TO DO
Please write out all of the data below exactly, without including the pictures.

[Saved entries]
******
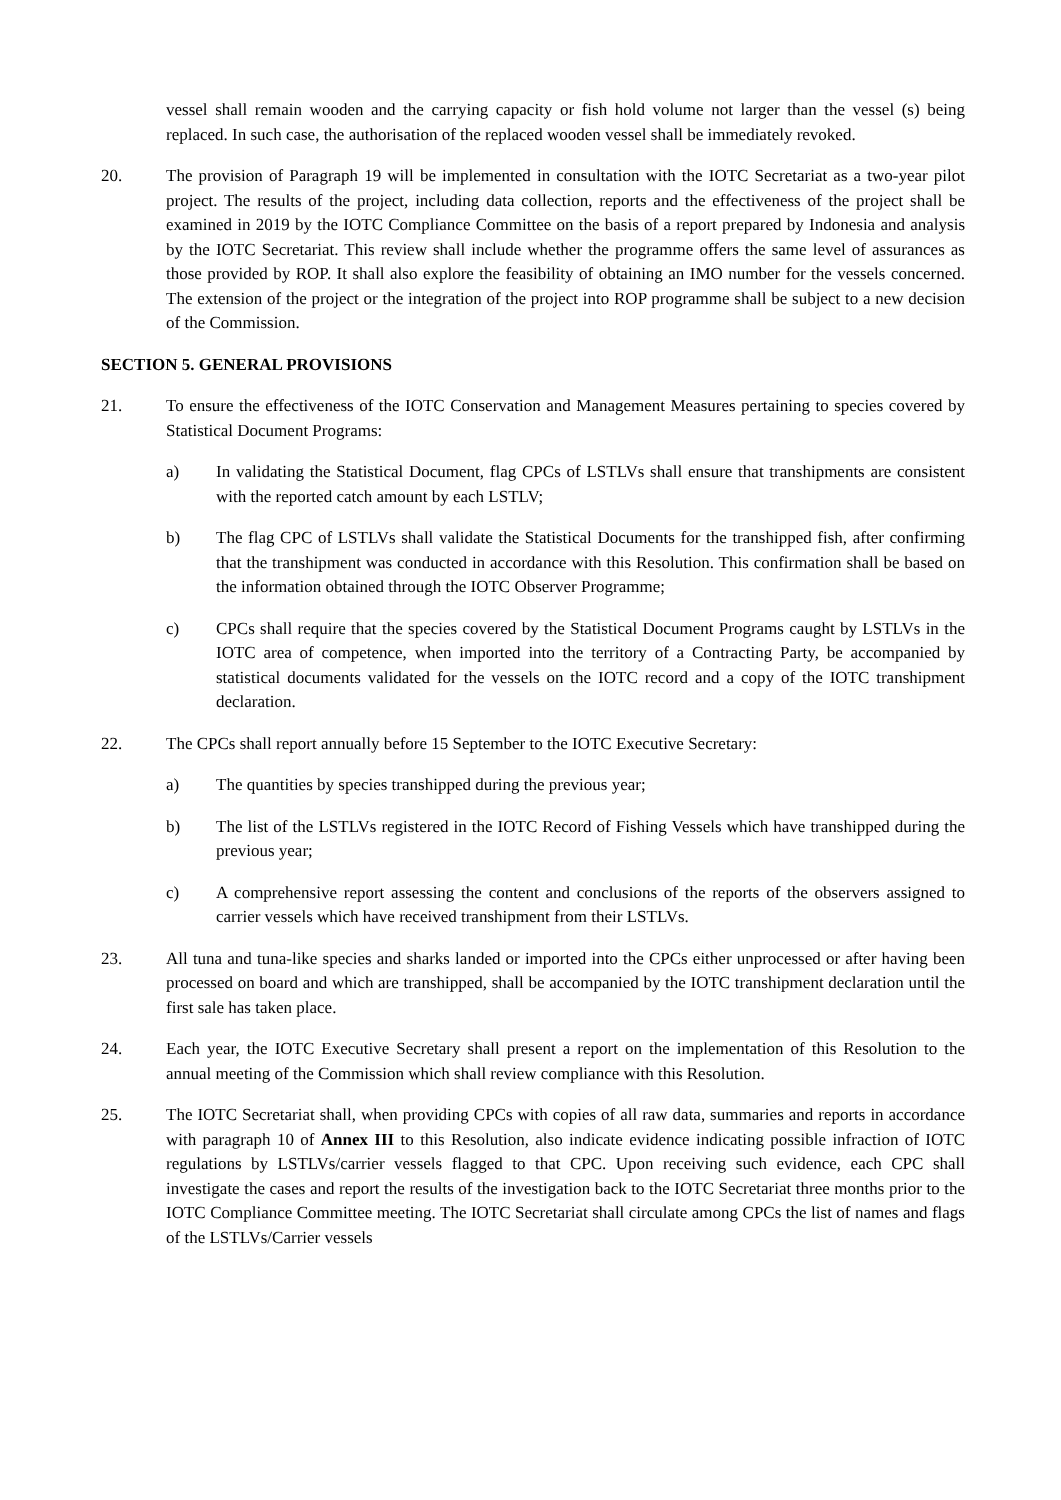vessel shall remain wooden and the carrying capacity or fish hold volume not larger than the vessel (s) being replaced. In such case, the authorisation of the replaced wooden vessel shall be immediately revoked.
20. The provision of Paragraph 19 will be implemented in consultation with the IOTC Secretariat as a two-year pilot project. The results of the project, including data collection, reports and the effectiveness of the project shall be examined in 2019 by the IOTC Compliance Committee on the basis of a report prepared by Indonesia and analysis by the IOTC Secretariat. This review shall include whether the programme offers the same level of assurances as those provided by ROP. It shall also explore the feasibility of obtaining an IMO number for the vessels concerned. The extension of the project or the integration of the project into ROP programme shall be subject to a new decision of the Commission.
SECTION 5. GENERAL PROVISIONS
21. To ensure the effectiveness of the IOTC Conservation and Management Measures pertaining to species covered by Statistical Document Programs:
a) In validating the Statistical Document, flag CPCs of LSTLVs shall ensure that transhipments are consistent with the reported catch amount by each LSTLV;
b) The flag CPC of LSTLVs shall validate the Statistical Documents for the transhipped fish, after confirming that the transhipment was conducted in accordance with this Resolution. This confirmation shall be based on the information obtained through the IOTC Observer Programme;
c) CPCs shall require that the species covered by the Statistical Document Programs caught by LSTLVs in the IOTC area of competence, when imported into the territory of a Contracting Party, be accompanied by statistical documents validated for the vessels on the IOTC record and a copy of the IOTC transhipment declaration.
22. The CPCs shall report annually before 15 September to the IOTC Executive Secretary:
a) The quantities by species transhipped during the previous year;
b) The list of the LSTLVs registered in the IOTC Record of Fishing Vessels which have transhipped during the previous year;
c) A comprehensive report assessing the content and conclusions of the reports of the observers assigned to carrier vessels which have received transhipment from their LSTLVs.
23. All tuna and tuna-like species and sharks landed or imported into the CPCs either unprocessed or after having been processed on board and which are transhipped, shall be accompanied by the IOTC transhipment declaration until the first sale has taken place.
24. Each year, the IOTC Executive Secretary shall present a report on the implementation of this Resolution to the annual meeting of the Commission which shall review compliance with this Resolution.
25. The IOTC Secretariat shall, when providing CPCs with copies of all raw data, summaries and reports in accordance with paragraph 10 of Annex III to this Resolution, also indicate evidence indicating possible infraction of IOTC regulations by LSTLVs/carrier vessels flagged to that CPC. Upon receiving such evidence, each CPC shall investigate the cases and report the results of the investigation back to the IOTC Secretariat three months prior to the IOTC Compliance Committee meeting. The IOTC Secretariat shall circulate among CPCs the list of names and flags of the LSTLVs/Carrier vessels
******
RESPONSE
vessel shall remain wooden and the carrying capacity or fish hold volume not larger than the vessel (s) being replaced. In such case, the authorisation of the replaced wooden vessel shall be immediately revoked.
20. The provision of Paragraph 19 will be implemented in consultation with the IOTC Secretariat as a two-year pilot project. The results of the project, including data collection, reports and the effectiveness of the project shall be examined in 2019 by the IOTC Compliance Committee on the basis of a report prepared by Indonesia and analysis by the IOTC Secretariat. This review shall include whether the programme offers the same level of assurances as those provided by ROP. It shall also explore the feasibility of obtaining an IMO number for the vessels concerned. The extension of the project or the integration of the project into ROP programme shall be subject to a new decision of the Commission.
SECTION 5. GENERAL PROVISIONS
21. To ensure the effectiveness of the IOTC Conservation and Management Measures pertaining to species covered by Statistical Document Programs:
a) In validating the Statistical Document, flag CPCs of LSTLVs shall ensure that transhipments are consistent with the reported catch amount by each LSTLV;
b) The flag CPC of LSTLVs shall validate the Statistical Documents for the transhipped fish, after confirming that the transhipment was conducted in accordance with this Resolution. This confirmation shall be based on the information obtained through the IOTC Observer Programme;
c) CPCs shall require that the species covered by the Statistical Document Programs caught by LSTLVs in the IOTC area of competence, when imported into the territory of a Contracting Party, be accompanied by statistical documents validated for the vessels on the IOTC record and a copy of the IOTC transhipment declaration.
22. The CPCs shall report annually before 15 September to the IOTC Executive Secretary:
a) The quantities by species transhipped during the previous year;
b) The list of the LSTLVs registered in the IOTC Record of Fishing Vessels which have transhipped during the previous year;
c) A comprehensive report assessing the content and conclusions of the reports of the observers assigned to carrier vessels which have received transhipment from their LSTLVs.
23. All tuna and tuna-like species and sharks landed or imported into the CPCs either unprocessed or after having been processed on board and which are transhipped, shall be accompanied by the IOTC transhipment declaration until the first sale has taken place.
24. Each year, the IOTC Executive Secretary shall present a report on the implementation of this Resolution to the annual meeting of the Commission which shall review compliance with this Resolution.
25. The IOTC Secretariat shall, when providing CPCs with copies of all raw data, summaries and reports in accordance with paragraph 10 of Annex III to this Resolution, also indicate evidence indicating possible infraction of IOTC regulations by LSTLVs/carrier vessels flagged to that CPC. Upon receiving such evidence, each CPC shall investigate the cases and report the results of the investigation back to the IOTC Secretariat three months prior to the IOTC Compliance Committee meeting. The IOTC Secretariat shall circulate among CPCs the list of names and flags of the LSTLVs/Carrier vessels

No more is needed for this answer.